To maximize the objective function Z = 10X1 + 8X2 using the simplex method, we need to set up the initial Simplex tableau and then perform iterations. Here are the steps:
Step 1: Set up the initial Simplex tableau
-------------------------------------------
Basic Variables | X1 | X2 | S1 | S2 | S3 | RHS
----------------------------------------------------------------------
Z (Coefficient) | 10 | 8 | 0 | 0 | 0 | 0
----------------------------------------------------------------------
S1 (Constraint 1) | 3 | 1 | 1 | 0 | 0 | 4500
----------------------------------------------------------------------
S2 (Constraint 2) | 2 | 2 | 0 | 1 | 0 | 4000
----------------------------------------------------------------------
S3 (Constraint 3) | 1 | 3 | 0 | 0 | 1 | 4500
----------------------------------------------------------------------
Step 2: Determine the pivot column
---------------------------------
In the bottom row (Z row), find the most negative coefficient. In this case, the most negative coefficient is -10 in the X1 column.
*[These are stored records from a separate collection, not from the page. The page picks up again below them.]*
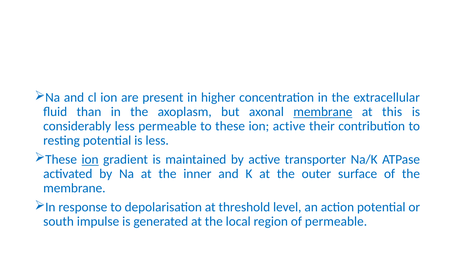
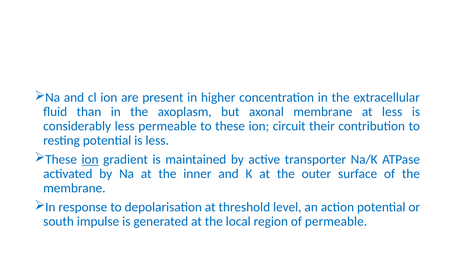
membrane at (323, 112) underline: present -> none
at this: this -> less
ion active: active -> circuit
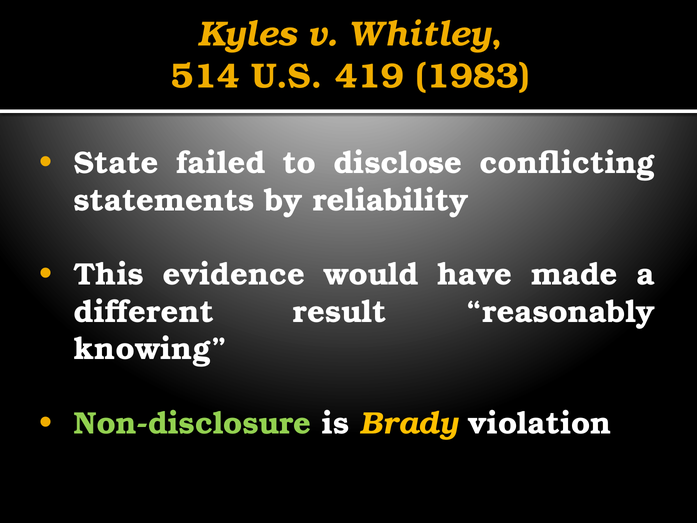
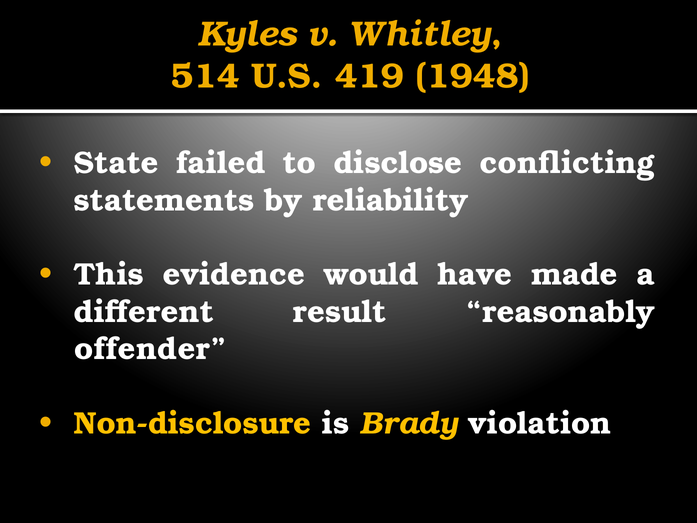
1983: 1983 -> 1948
knowing: knowing -> offender
Non-disclosure colour: light green -> yellow
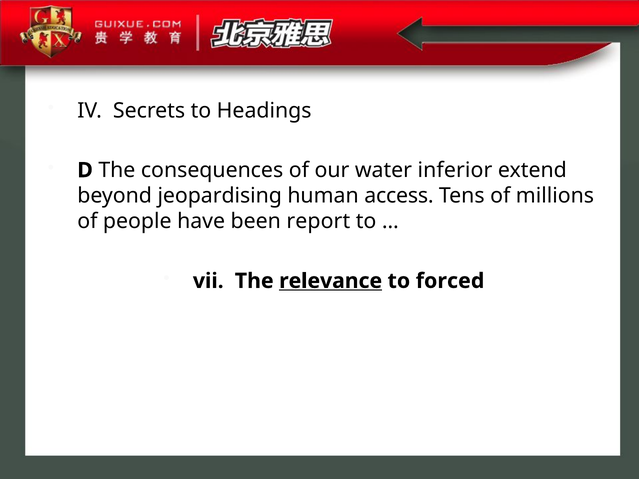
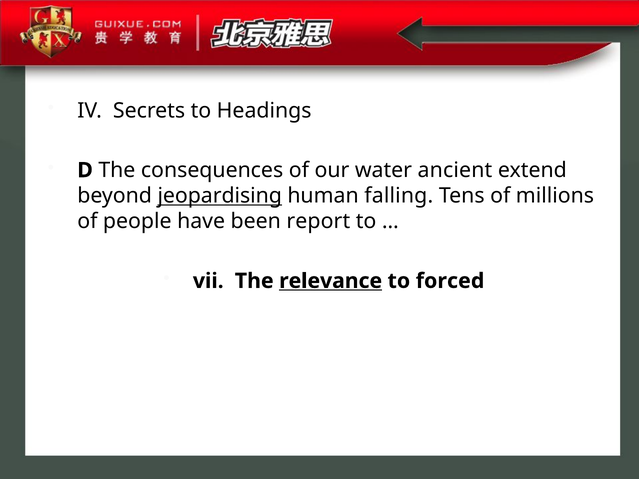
inferior: inferior -> ancient
jeopardising underline: none -> present
access: access -> falling
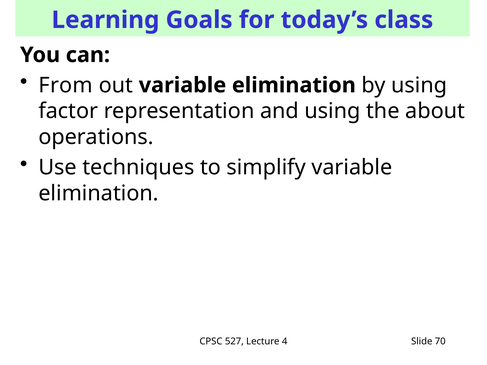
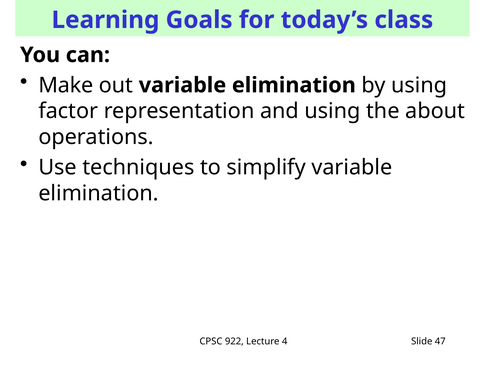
From: From -> Make
527: 527 -> 922
70: 70 -> 47
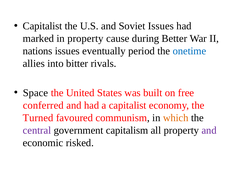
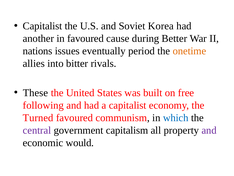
Soviet Issues: Issues -> Korea
marked: marked -> another
in property: property -> favoured
onetime colour: blue -> orange
Space: Space -> These
conferred: conferred -> following
which colour: orange -> blue
risked: risked -> would
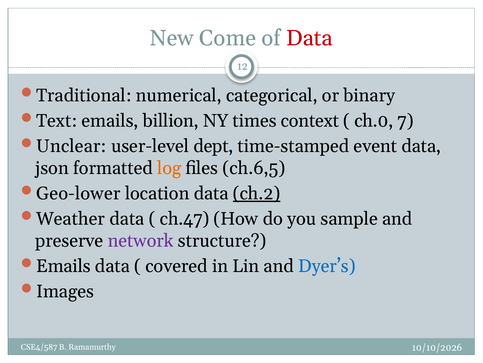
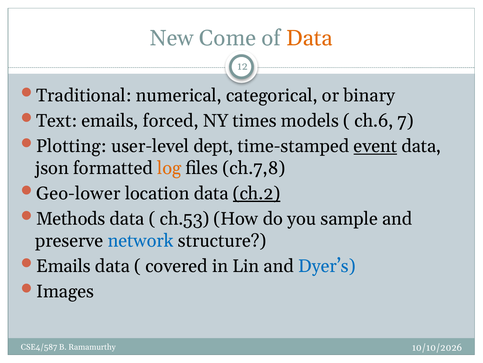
Data at (309, 38) colour: red -> orange
billion: billion -> forced
context: context -> models
ch.0: ch.0 -> ch.6
Unclear: Unclear -> Plotting
event underline: none -> present
ch.6,5: ch.6,5 -> ch.7,8
Weather: Weather -> Methods
ch.47: ch.47 -> ch.53
network colour: purple -> blue
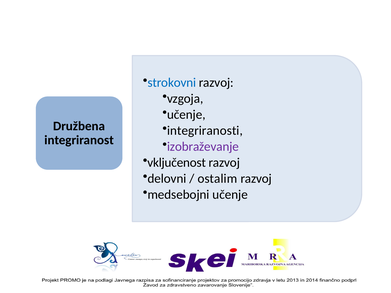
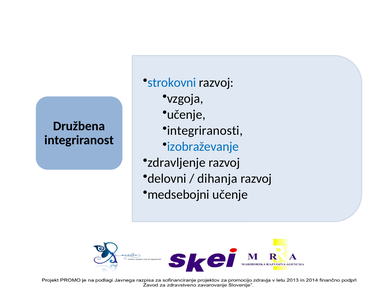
izobraževanje colour: purple -> blue
vključenost: vključenost -> zdravljenje
ostalim: ostalim -> dihanja
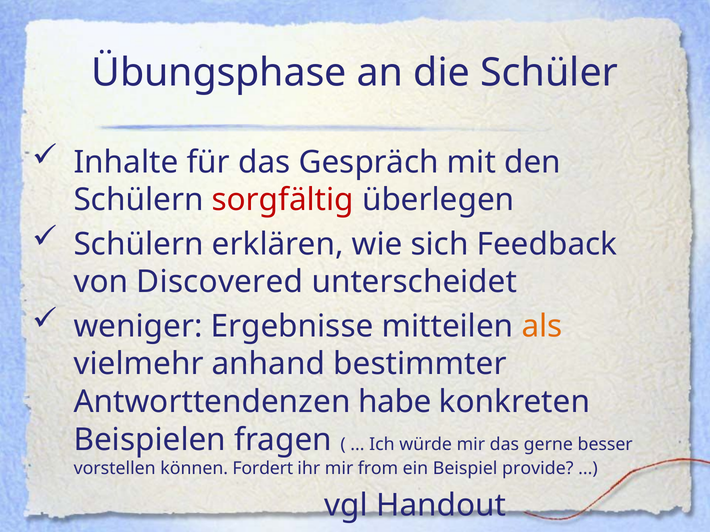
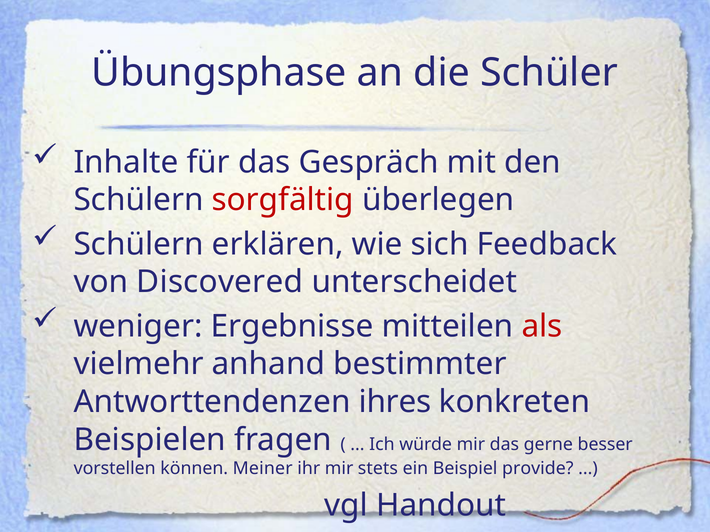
als colour: orange -> red
habe: habe -> ihres
Fordert: Fordert -> Meiner
from: from -> stets
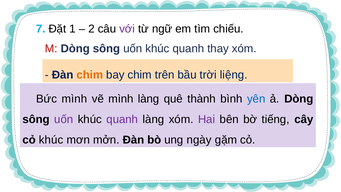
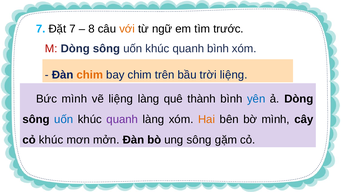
Đặt 1: 1 -> 7
2: 2 -> 8
với colour: purple -> orange
chiếu: chiếu -> trước
quanh thay: thay -> bình
vẽ mình: mình -> liệng
uốn at (64, 119) colour: purple -> blue
Hai colour: purple -> orange
bờ tiếng: tiếng -> mình
ung ngày: ngày -> sông
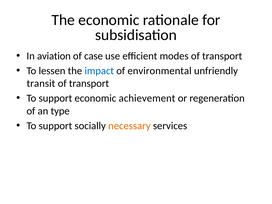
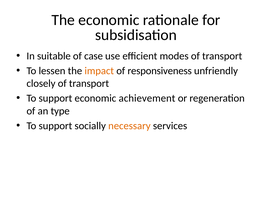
aviation: aviation -> suitable
impact colour: blue -> orange
environmental: environmental -> responsiveness
transit: transit -> closely
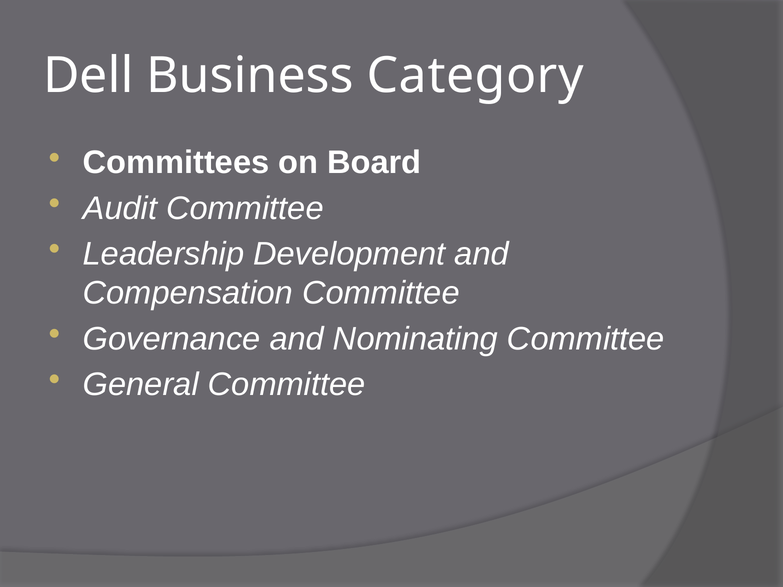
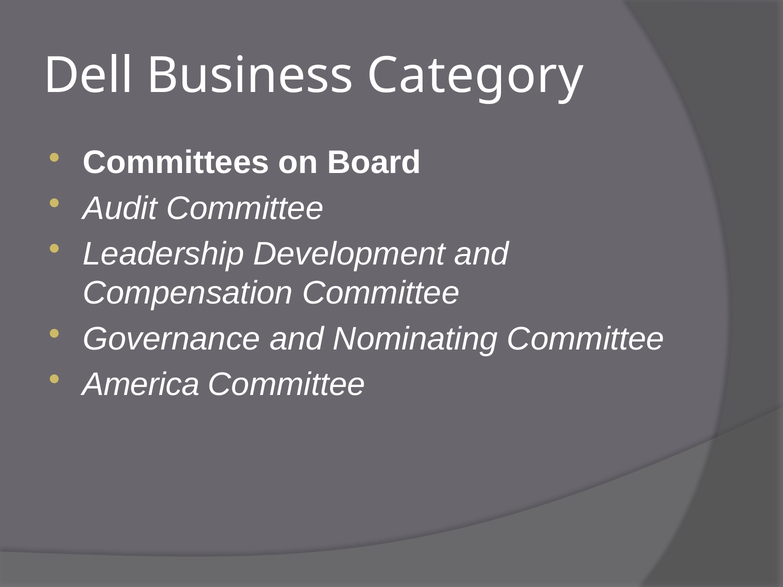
General: General -> America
Thus, the pivot column is X1.
Step 3: Determine the pivot row
------------------------------
Divide the right-hand side (RHS) column by the corresponding coefficients in the pivot column. Take the smallest positive value. In this case, the pivot row is S2 with a ratio of 2000 (4000/2).
Step 4: Perform the pivot operation
----------------------------------
Perform the pivot operation to make the pivot element (element in the pivot row and pivot column) equal to 1.
Basic Variables | X1 | X2 | S1 | S2 | S3 | RHS
----------------------------------------------------------------------
Z (Coefficient) | 0 | 4 | 0 | 10 | -30 | 20000
----------------------------------------------------------------------
S1 (Constraint 1) | 0 | 0.5 | 1 | -0.5| 0 | 3500
----------------------------------------------------------------------
S2 (Constraint 2) | 1 | 1 | 0 | 0.5 | 0 | 2000
----------------------------------------------------------------------
S3 (Constraint 3) | 0 | 2.5 | 0 | -0.5| 1 | 2500
----------------------------------------------------------------------
Step 5: Repeat Steps 2-4 until the optimal solution is reached
Perform Steps 2-4 on the current tableau until there are no negative coefficients in the Z row:
Step 2: The most negative coefficient in the Z row is -30 in the S3 column.
So, the pivot column is S3.
Step 3: The pivot row is S1 with a ratio of 14 (3500/0.5).
Step 4: Perform the pivot operation to make the pivot element equal to 1.
Basic Variables | X1 | X2 | S1 | S2 | S3 | RHS
----------------------------------------------------------------------
Z (Coefficient) | 0 | 3 | 0 | 20 | 0 | 30500
----------------------------------------------------------------------
S1 (Constraint 1) | 0 | 0 | 1 | -1 | 0.5 | 500
----------------------------------------------------------------------
S2 (Constraint 2) | 1 | 0 | 0 | 1 | -0.25| 1500
----------------------------------------------------------------------
X1 (Constraint 3) | 0 | 1 | 0 | -0.2 | 0.4 | 1000
----------------------------------------------------------------------
Step 2: All coefficients in the Z row are non-negative. The optimal solution is reached.
The optimal solution is Z = 30500, X1 = 500, X2 = 1500.